After a recent knee replacement operation and being confined to the house for a few weeks of bed rest, my entire world has shrunk to the view from my bedroom window.
Suddenly, everything that was previously taken for granted is now of great interest: the comings and goings of neighbours as they drive to work on weekdays, have a night out on Fridays and go to church on Sundays. The weekday mail delivery becomes a high point of my day and even the weekly visit of the rubbish truck is of interest. Dog owners deliver and collect their dogs at the kennels up the road, dogwalkers go past every morning and horse riders at weekends.
It is a beautiful autumn on the New England Tablelands in northern NSW. I watch the weeds growing in my formerly colourful and tidy garden and wait impatiently for the day to come when I will feel well enough to get outside and address them. At the same time I gain comfort from it, and particularly from the pond and the glitter and movement of the water spraying from the fountain in the sunlight. I watch the leaves turn colour and fall from the poplars across the road and the grass dry out and turn to gold, striped by the shadows cast by the trees.

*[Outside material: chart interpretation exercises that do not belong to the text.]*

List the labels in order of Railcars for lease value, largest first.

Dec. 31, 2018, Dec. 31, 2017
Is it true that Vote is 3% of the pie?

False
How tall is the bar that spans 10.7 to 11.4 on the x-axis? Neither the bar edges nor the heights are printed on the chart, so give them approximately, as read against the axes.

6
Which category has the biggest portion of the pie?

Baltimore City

I watch the kangaroos and wallabies continue their daily lives, coming out to feed at dawn and dusk. The joeys race around and have fun before returning to their mothers. The elders of the mob sit up, keep watch and have a good scratch.

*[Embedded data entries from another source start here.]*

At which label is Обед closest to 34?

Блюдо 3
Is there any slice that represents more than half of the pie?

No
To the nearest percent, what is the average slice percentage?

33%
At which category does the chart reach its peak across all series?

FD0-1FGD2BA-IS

Sometimes they all take off at once and race through the grass and disappear from view — maybe spooked by a dog-walker or a particularly noisy vehicle. I watch the local magpies, currawongs and kookaburras gather and I hear their morning and evening choruses. Small flocks of firetails and fairy wrens fly in for the grass seeds in the small patch of lawn outside my window and a honeyeater perches on the windowsill and admires its reflection in the glass. A Pacific heron flies in daily to the dam across the road, disturbing the local ibis as it arrives. Black cockatoos make their usual dignified fly-past and the rosellas, lorikeets and king parrots fly in to feast on any remaining apples and peaches on the trees in the garden — their colours brightening up a dull day.
Then, one morning, over breakfast in bed, a stag walks across my view, slowly striding through the golden grass, head held high and the early morning sun turning his antlers silver. He disappears from view but the glory of him remains. I forget what the coming day will bring — exercises, bed rest, discomfort, pain killers and ice packs. The surprise and wonder remains with me, and for a brief moment all is well with my small, restricted world.